I didn’t see the breakout of 1.1170 coming, because the 61.8% Fibonacci of the movement from 1.0340 to 1.2525 is at 1.1187. I was expecting the euro to be at 1.23 by June. The probability of this happening by then is now about 10%.

The global economic slowdown, trade wars, Brexit, and the softened stance of ECB President Mario Draghi have all sent the pair south. This has lost us some time. Even if we suppose that the euro will start rising now at the same pace as the bullish trend from 2017, it won’t reach 1.23 until the 25th of November this year.

I’ve included the pair’s weekly chart today instead of the hourly one in order to give a bird’s eye view of the pair’s trajectory. The euro is declining within the D-D channel. The pair hasn’t strayed too far from the 61.8% Fibo yet, so the closing price is very important.

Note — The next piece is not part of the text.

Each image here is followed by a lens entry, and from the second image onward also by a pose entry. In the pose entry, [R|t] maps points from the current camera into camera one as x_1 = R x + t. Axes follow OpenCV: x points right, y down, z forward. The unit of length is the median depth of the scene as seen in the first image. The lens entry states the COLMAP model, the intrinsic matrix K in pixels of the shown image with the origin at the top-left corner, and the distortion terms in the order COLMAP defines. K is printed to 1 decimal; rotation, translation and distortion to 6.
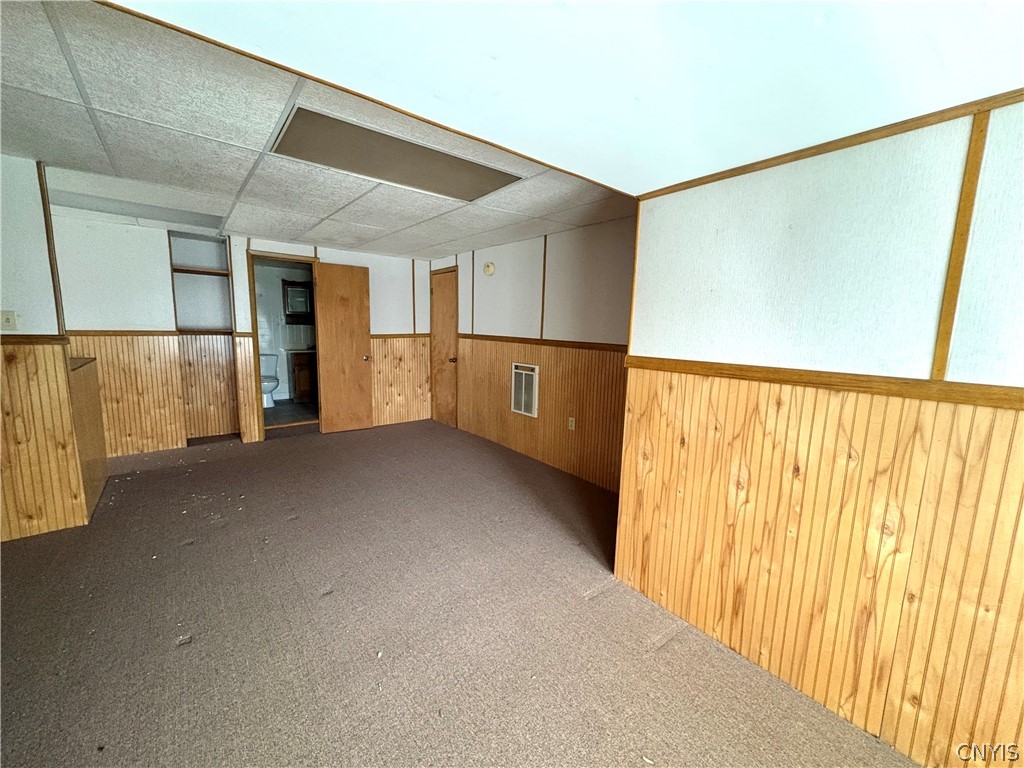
lens RADIAL K [[408.1, 0, 512.7], [0, 408.1, 385.4], [0, 0, 1]] dist [-0.000461, -0.000164]
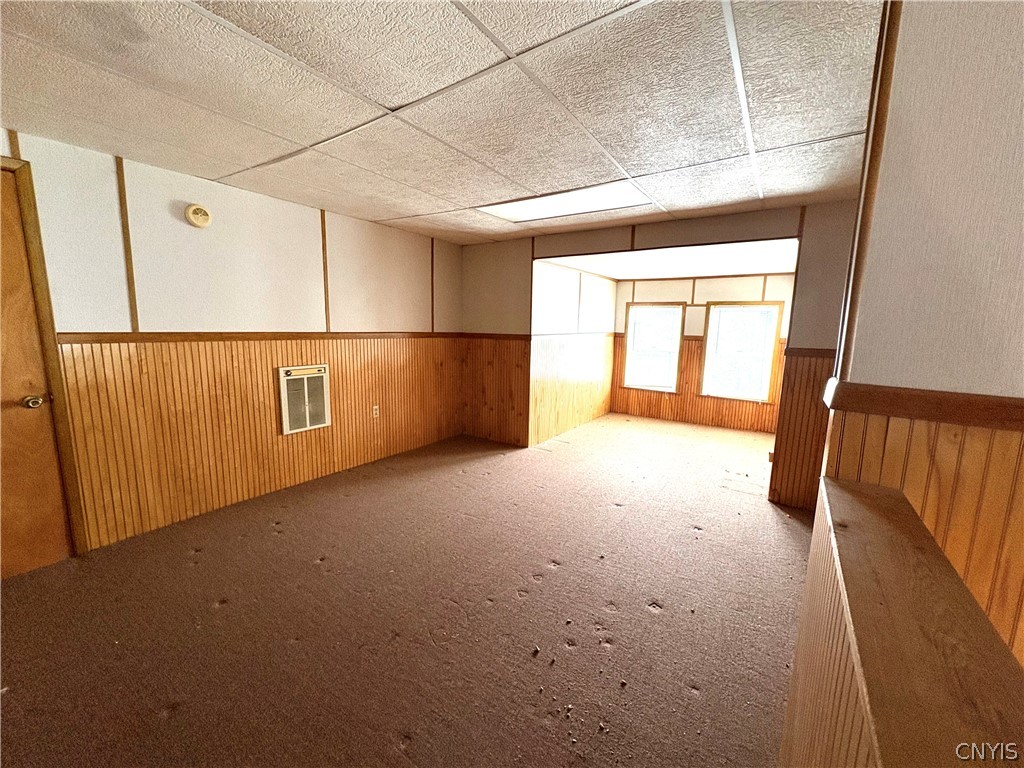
lens RADIAL K [[408.1, 0, 512.7], [0, 408.1, 385.4], [0, 0, 1]] dist [-0.000461, -0.000164]
pose [[-0.307091, -0.179018, 0.934691, -0.786547], [0.100933, 0.970483, 0.219034, -0.139817], [-0.946313, 0.161605, -0.279958, 0.806320]]
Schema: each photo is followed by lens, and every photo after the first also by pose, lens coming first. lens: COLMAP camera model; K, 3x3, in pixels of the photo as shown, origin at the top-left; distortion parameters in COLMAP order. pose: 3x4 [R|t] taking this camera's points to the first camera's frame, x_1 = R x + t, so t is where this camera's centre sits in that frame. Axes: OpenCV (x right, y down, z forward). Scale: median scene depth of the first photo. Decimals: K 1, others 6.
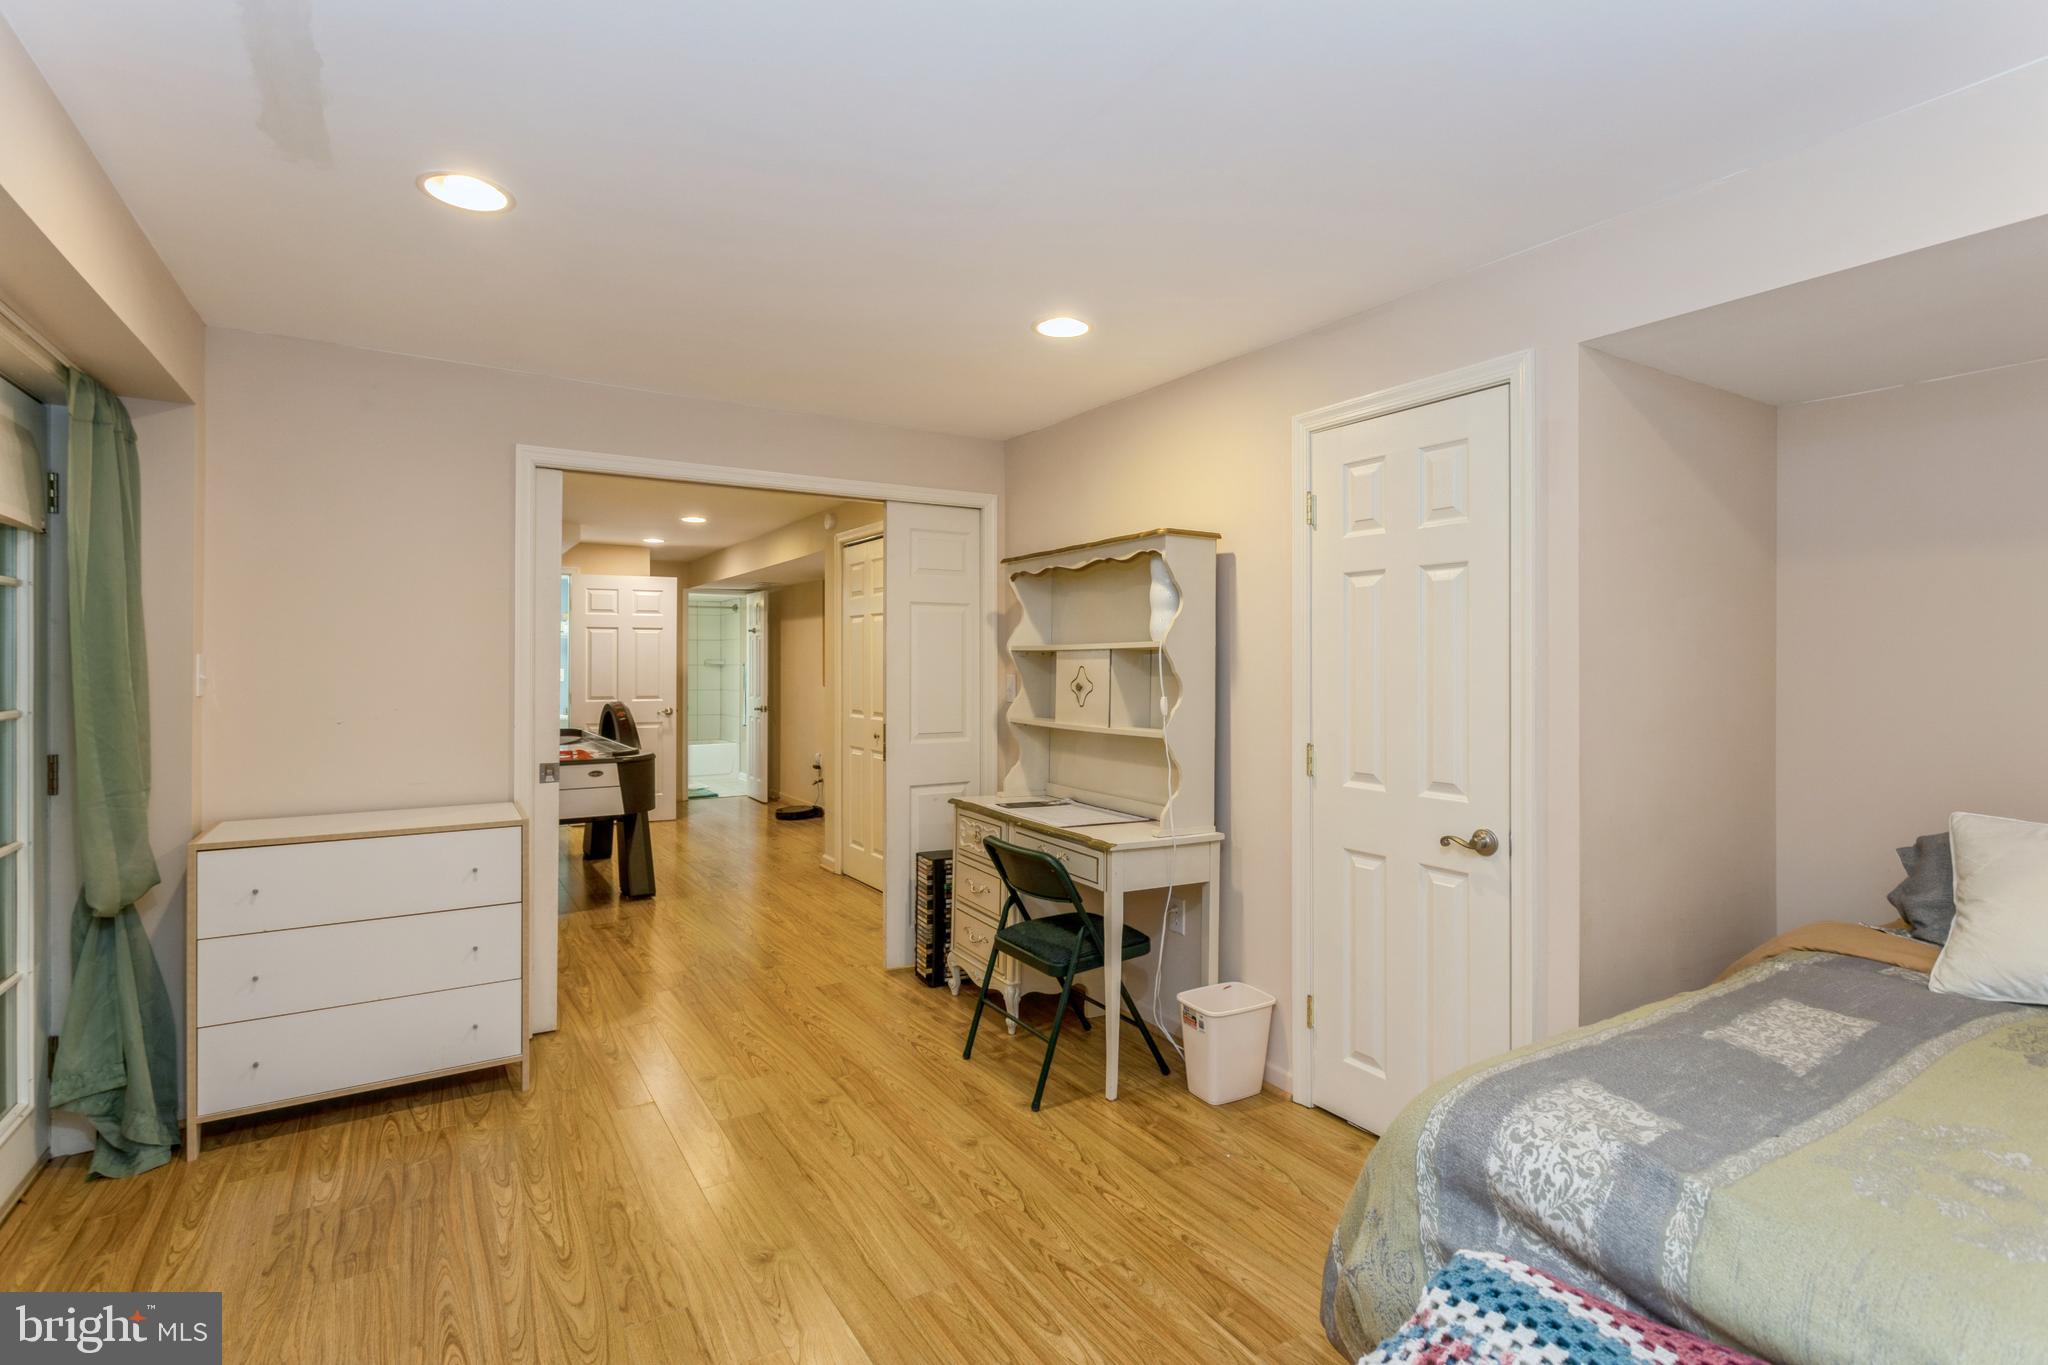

Traders are now all awaiting US GDP data for Q1. If the figures disappoint, and the weekly candlestick closes above 1.1187, this will be confirmation of a false breakout. Since we’ve already got three lower lows on the weekly timeframe, from a technical point of view, the rebound could be strong. If GDP figures are seriously good, the immediate target will be 1.10 at the lower boundary of the E-E channel. After 1.10, the road is open towards 1.0863 (76.4%).